Benoit d`Halluin: „Nacht ohne Morgen“

Ein raffinierter Roman um die Geheimnisse der Liebe. Es handelt sich um einen Debütroman, der sofort eine Spannung aufbaut, dass man atemlos bis zur Morgendämmerung nach der Nacht ohne den vermeintlichen Morgen wartet. Es geht schlichtweg um die Liebe, die man schenkt und empfängt. Doch sind das Erkennen und das vertrauensvolle Geben nicht selbstverständlich. Denn es gibt die grenzenlose, die bedingungslose und die Liebe, die festzurren möchte. Vorangestellt ist ein Lebensspruch, der sich aus dem Roman selbst zitiert: „Für ein Schiff, das seinen Kurs nicht kennt, weht kein Wind günstig“. Somit geht es im Werk ferner um das Selbsterkennen, annehmen und akzeptieren.  

Der Prolog beginnt in den Catskills, dem Mittelgebirge im Norden des Staates New York.
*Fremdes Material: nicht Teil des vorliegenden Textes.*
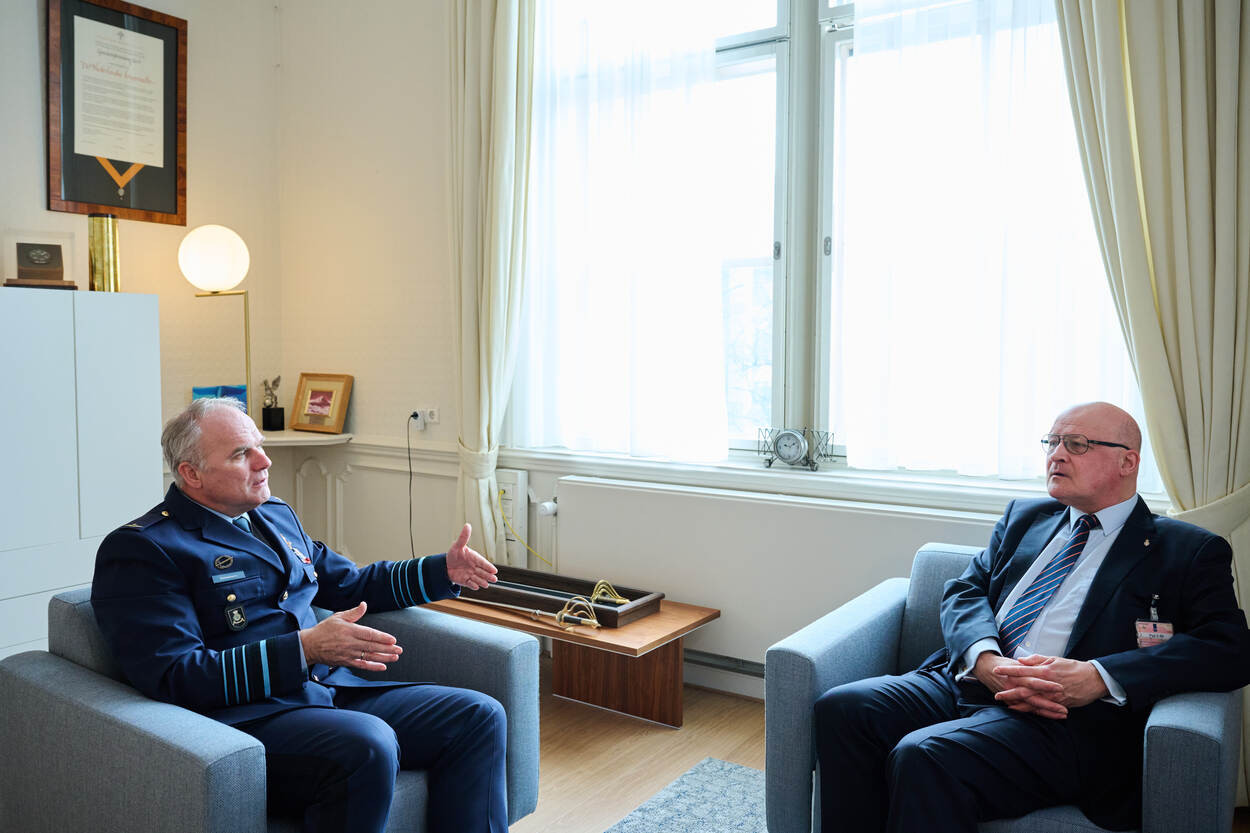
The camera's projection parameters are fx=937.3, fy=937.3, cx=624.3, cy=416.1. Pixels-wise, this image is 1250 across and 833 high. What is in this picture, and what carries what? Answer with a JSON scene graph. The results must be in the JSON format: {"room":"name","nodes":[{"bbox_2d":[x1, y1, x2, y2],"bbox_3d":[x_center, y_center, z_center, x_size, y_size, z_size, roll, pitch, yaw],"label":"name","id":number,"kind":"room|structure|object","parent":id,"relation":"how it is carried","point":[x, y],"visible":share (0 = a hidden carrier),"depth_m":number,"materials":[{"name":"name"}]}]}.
{"room":"office","nodes":[
{"label":"office","id":0,"kind":"room"},
{"bbox_2d":[0,0,283,503],"bbox_3d":[-3.246,-0.643,2.770,0.212,3.453,5.014,2,4,34],"label":"left wall","id":1,"kind":"structure","parent":0,"point":[30,71],"depth_m":4.44,"materials":[{"name":"beige paint"}]},
{"bbox_2d":[47,0,187,225],"bbox_3d":[-2.202,-1.331,4.101,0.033,0.942,0.596,2,4,34],"label":"framed certificate","id":2,"kind":"object","parent":1,"relation":"attached to","point":[116,205],"visible":0.97,"depth_m":4.08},
{"bbox_2d":[258,428,350,445],"bbox_3d":[-1.655,0.114,4.525,0.532,0.036,0.485,2,4,34],"label":"corner shelf","id":3,"kind":"object","parent":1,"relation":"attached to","point":[287,438],"visible":0.62,"depth_m":4.47,"materials":[{"name":"white wood"}]},
{"bbox_2d":[191,384,247,411],"bbox_3d":[-2.007,-0.048,4.654,0.259,0.211,0.130,-1,4,-23],"label":"picture","id":4,"kind":"object","parent":3,"relation":"on","point":[231,392],"visible":0.32,"depth_m":4.64,"materials":[{"name":"blue"}]},
{"bbox_2d":[260,377,284,430],"bbox_3d":[-1.810,-0.068,4.819,0.113,0.303,0.111,2,4,34],"label":"figurine","id":5,"kind":"object","parent":3,"relation":"on","point":[267,406],"visible":1,"depth_m":4.79,"materials":[{"name":"black"}]},
{"bbox_2d":[290,373,353,434],"bbox_3d":[-1.501,-0.065,4.643,0.324,0.286,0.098,2,4,34],"label":"framed photo","id":6,"kind":"object","parent":3,"relation":"on","point":[311,404],"visible":0.99,"depth_m":4.63,"materials":[{"name":"gold wood"}]},
{"bbox_2d":[180,224,253,420],"bbox_3d":[-1.812,0.012,4.221,0.332,1.700,0.329,2,4,23],"label":"floor lamp","id":7,"kind":"object","parent":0,"point":[240,244],"visible":0.83,"depth_m":4.09,"materials":[{"name":"gold metal"}]},
{"bbox_2d":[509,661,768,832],"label":"floor","id":8,"kind":"structure","parent":0,"point":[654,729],"depth_m":2.95,"materials":[{"name":"brown wood"}]},
{"bbox_2d":[0,286,161,663],"bbox_3d":[-2.284,0.287,3.444,0.480,1.476,0.938,2,4,34],"label":"white cabinet","id":9,"kind":"object","parent":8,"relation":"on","point":[74,421],"visible":0.82,"depth_m":3.39,"materials":[{"name":"white"}]},
{"bbox_2d":[2,230,77,289],"bbox_3d":[-2.284,-0.601,3.662,0.238,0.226,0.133,-1,4,-24],"label":"plaque","id":10,"kind":"object","parent":9,"relation":"on","point":[30,251],"visible":0.99,"depth_m":3.65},
{"bbox_2d":[86,213,120,291],"bbox_3d":[-2.112,-0.653,3.806,0.117,0.317,0.120,2,4,34],"label":"gold vase","id":11,"kind":"object","parent":9,"relation":"on","point":[99,263],"visible":0.97,"depth_m":3.76,"materials":[{"name":"gold metal"}]},
{"bbox_2d":[0,590,539,832],"bbox_3d":[-0.783,0.753,2.155,0.877,0.718,0.891,2,4,34],"label":"armchair","id":12,"kind":"object","parent":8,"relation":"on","point":[72,632],"visible":0.63,"depth_m":1.89,"materials":[{"name":"fabric"}]},
{"bbox_2d":[80,401,522,832],"bbox_3d":[-0.746,0.503,2.166,0.765,1.031,0.844,2,4,34],"label":"man","id":13,"kind":"object","parent":12,"relation":"on","point":[236,496],"visible":0.98,"depth_m":1.95},
{"bbox_2d":[424,589,721,729],"bbox_3d":[-0.231,0.868,3.403,1.017,0.364,0.518,2,4,34],"label":"coffee table","id":14,"kind":"object","parent":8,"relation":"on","point":[693,618],"visible":0.71,"depth_m":3.27,"materials":[{"name":"brown wood"}]},
{"bbox_2d":[456,595,597,631],"bbox_3d":[-0.359,0.682,3.350,0.619,0.055,0.081,2,4,34],"label":"sword","id":15,"kind":"object","parent":14,"relation":"on","point":[536,613],"visible":0.96,"depth_m":3.30,"materials":[{"name":"gold metal"}]},
{"bbox_2d":[460,567,664,629],"bbox_3d":[-0.274,0.654,3.495,0.798,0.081,0.335,2,4,34],"label":"wooden tray","id":16,"kind":"object","parent":14,"relation":"on","point":[502,576],"visible":0.77,"depth_m":3.46,"materials":[{"name":"brown wood"}]},
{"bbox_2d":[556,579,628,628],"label":"sword hilts","id":17,"kind":"object","parent":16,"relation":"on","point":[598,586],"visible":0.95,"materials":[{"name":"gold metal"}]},
{"bbox_2d":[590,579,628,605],"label":"sword hilt","id":18,"kind":"object","parent":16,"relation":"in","point":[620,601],"visible":0.85,"depth_m":3.46,"materials":[{"name":"gold metal"}]},
{"bbox_2d":[602,757,767,832],"bbox_3d":[0.285,1.152,1.225,2.131,0.011,2.679,2,4,34],"label":"rug","id":19,"kind":"object","parent":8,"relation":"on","point":[739,771],"visible":0.79,"depth_m":2.57,"materials":[{"name":"carpet"}]},
{"bbox_2d":[761,540,1247,832],"bbox_3d":[0.878,0.733,2.161,0.884,0.734,0.842,2,4,34],"label":"armchair","id":20,"kind":"object","parent":8,"relation":"on","point":[808,683],"visible":0.45,"depth_m":2.07,"materials":[{"name":"blue fabric"}]},
{"bbox_2d":[804,405,1248,830],"bbox_3d":[0.909,0.500,2.044,0.845,0.991,0.641,-1,4,-27],"label":"man","id":21,"kind":"object","parent":20,"relation":"on","point":[1116,484],"visible":0.98,"depth_m":1.88},
{"bbox_2d":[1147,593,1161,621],"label":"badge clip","id":22,"kind":"object","parent":21,"relation":"in","point":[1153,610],"visible":0.79,"depth_m":2.00,"materials":[{"name":"black"}]},
{"bbox_2d":[261,0,1248,695],"bbox_3d":[0.453,-0.583,3.481,5.078,3.335,0.237,2,4,34],"label":"window wall","id":23,"kind":"structure","parent":0,"point":[289,15],"depth_m":4.41,"materials":[{"name":"paint"}]},
{"bbox_2d":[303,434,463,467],"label":"dado rail","id":24,"kind":"object","parent":23,"relation":"attached to","point":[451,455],"visible":0.44,"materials":[{"name":"white paint"}]},
{"bbox_2d":[410,407,438,429],"bbox_3d":[-0.925,0.007,4.313,0.136,0.088,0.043,2,4,34],"label":"wall socket","id":25,"kind":"object","parent":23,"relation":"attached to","point":[434,416],"visible":0.82,"depth_m":4.30,"materials":[{"name":"white plastic"}]},
{"bbox_2d":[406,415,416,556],"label":"power cord","id":26,"kind":"object","parent":25,"relation":"attached to","point":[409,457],"visible":0.89,"depth_m":4.48,"materials":[{"name":"black plastic"}]},
{"bbox_2d":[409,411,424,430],"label":"plug","id":27,"kind":"object","parent":25,"relation":"in","point":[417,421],"visible":0.97,"depth_m":4.29,"materials":[{"name":"plastic"}]},
{"bbox_2d":[448,0,535,565],"bbox_3d":[-0.571,-0.657,3.929,0.594,3.229,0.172,2,4,34],"label":"left curtain","id":28,"kind":"object","parent":23,"relation":"attached to","point":[468,30],"visible":0.81,"depth_m":3.93,"materials":[{"name":"beige fabric"}]},
{"bbox_2d":[496,469,528,569],"bbox_3d":[-0.513,0.445,4.040,0.202,0.425,0.069,2,4,34],"label":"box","id":29,"kind":"object","parent":23,"relation":"attached to","point":[512,484],"visible":0.61,"depth_m":3.99,"materials":[{"name":"white plastic"}]},
{"bbox_2d":[496,488,555,567],"bbox_3d":[-0.360,0.505,3.919,0.412,0.381,0.066,2,4,28],"label":"yellow cable","id":30,"kind":"object","parent":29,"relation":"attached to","point":[505,518],"visible":0.82,"depth_m":3.97,"materials":[{"name":"yellow plastic"}]},
{"bbox_2d":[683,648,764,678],"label":"radiator pipe","id":31,"kind":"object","parent":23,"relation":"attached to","point":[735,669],"visible":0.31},
{"bbox_2d":[557,476,1017,677],"bbox_3d":[0.479,0.623,3.311,1.692,0.667,0.087,2,4,34],"label":"radiator","id":32,"kind":"object","parent":23,"relation":"attached to","point":[671,496],"visible":0.67,"depth_m":3.30,"materials":[{"name":"white metal"}]},
{"bbox_2d":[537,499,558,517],"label":"radiator valve","id":33,"kind":"object","parent":32,"relation":"attached to","point":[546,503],"visible":0.95,"depth_m":3.79,"materials":[{"name":"white plastic"}]},
{"bbox_2d":[496,445,1164,519],"bbox_3d":[0.603,0.227,3.301,2.420,0.084,0.142,2,4,34],"label":"window sill","id":34,"kind":"structure","parent":23,"relation":"attached to","point":[803,491],"depth_m":3.23,"materials":[{"name":"white paint"}]},
{"bbox_2d":[755,426,836,470],"bbox_3d":[0.600,0.110,3.291,0.283,0.151,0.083,2,4,34],"label":"clock","id":35,"kind":"object","parent":34,"relation":"on","point":[784,457],"visible":0.99,"depth_m":3.27,"materials":[{"name":"metal"}]},
{"bbox_2d":[522,0,1156,490],"bbox_3d":[0.633,-0.883,3.341,2.305,2.140,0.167,2,4,34],"label":"window","id":36,"kind":"structure","parent":23,"relation":"in","point":[757,263],"depth_m":3.38,"materials":[{"name":"glass"}]},
{"bbox_2d":[515,0,731,461],"bbox_3d":[-0.055,-0.970,3.694,1.056,2.238,0.092,2,4,34],"label":"sheer curtain","id":37,"kind":"object","parent":36,"relation":"attached to","point":[710,270],"visible":0.87,"depth_m":3.66,"materials":[{"name":"white fabric"}]},
{"bbox_2d":[835,0,1141,481],"bbox_3d":[1.137,-0.939,2.928,1.048,2.245,0.087,2,4,34],"label":"sheer curtain","id":38,"kind":"object","parent":36,"relation":"attached to","point":[852,443],"visible":0.68,"depth_m":2.98,"materials":[{"name":"white fabric"}]},
{"bbox_2d":[1052,0,1249,807],"bbox_3d":[1.497,-0.571,2.473,0.712,3.304,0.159,2,4,34],"label":"right curtain","id":39,"kind":"object","parent":23,"relation":"attached to","point":[1194,438],"visible":0.72,"depth_m":2.49,"materials":[{"name":"beige fabric"}]}
]}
Alexis geht spazieren und wird angefahren. Es ist kein Unfall, denn das Fahrzeug wendet, als es ihn zuerst nicht erwischt hatte. Somit wird ein Wagen zu einer Waffe umfunktioniert.  Alexi scheint den Fahrer, bevor er fällt, zu erkennen.

Catherine erhält einen Anruf von einem fremden Mann. Es ist Marc der ihr berichtet, dass ihr Sohn, Alexis, in einem New Yorker Krankenhaus im Koma liegt. Für Catherine bricht eine Welt zusammen. Eine Welt, die ihr auch viele Geheimnisse vorenthielt. Denn Marc ist der Lebensgefährte von Alexis und davon wusste sie bisher nichts. Marc, der in New York lebt, ist gerade in Frankreich und holt sie ab und gemeinsam fliegen sie in die Stadt, die eigentlich niemals zu schlafen scheint. Der Roman wird ummantelt von dieser Reise zum Flughafen, dem Flug über den Atlantik und die Ankunft in New York.

In der Handlung springt der Roman zurück in die Vergangenheit. Marc lebt als Kind auf Korsika. Seine Mutter hat die Familie früh verlassen und der Vater verbannt ihn als Teenager, als er mitbekommt, dass Marc sich in einen Jungen verliebt hat. Er geht auf das französische Festland, macht Karriere und wird später in New York sehr erfolgreich. Doch kann er keine Liebe oder Bindung finden. Er hatte eine feste Beziehung, die aber krankhaft wurde und Marc immer wieder einholt. Sein Glück findet Marc mit Alexis. Alexis erkennt seine Sexualität früh, wird dann aber von seinem Lehrer, der den Theaterkurs leitet, missbraucht. Diese empfundene Scham behält Alexis lange für sich und kann dadurch seiner Familie auch nie die ganze Wahrheit sagen. Er flieht, vorerst vor der Schule und später von der vertrauten Umgebung, und trifft auf Marc, die Liebe seines Lebens.

Doch nun liegt Alexis im Koma und wurde mit Vorsatz angefahren. Catherine,  die mit Marc unterwegs ist, fragt sich, wer der Mann ist, der für sie alles mitorganisiert, der von ihrem Sohn anscheinend bedingungslos geliebt wurde. Kannte sie überhaupt ihren Sohn, wenn er über seine Liebe nie gesprochen hatte und wer hat ihm den Tod gewünscht?

Der Roman baut sich schichtweise auf und ist klug komponiert. Die Handlung spielt vor der Kulisse einer wunderschönen mediterranen Landschaft im Wechsel mit der Großstadt. Es gibt viele Ansätze, die zu einer Auflösung führen würden. Bis zum Ende fiebert man aber mit, wer den Anschlag verübt hat und ob die Nacht voller Lebenslügen einen Morgen erfährt. Aus dem Französischen von Paul Sourzac übersetzt.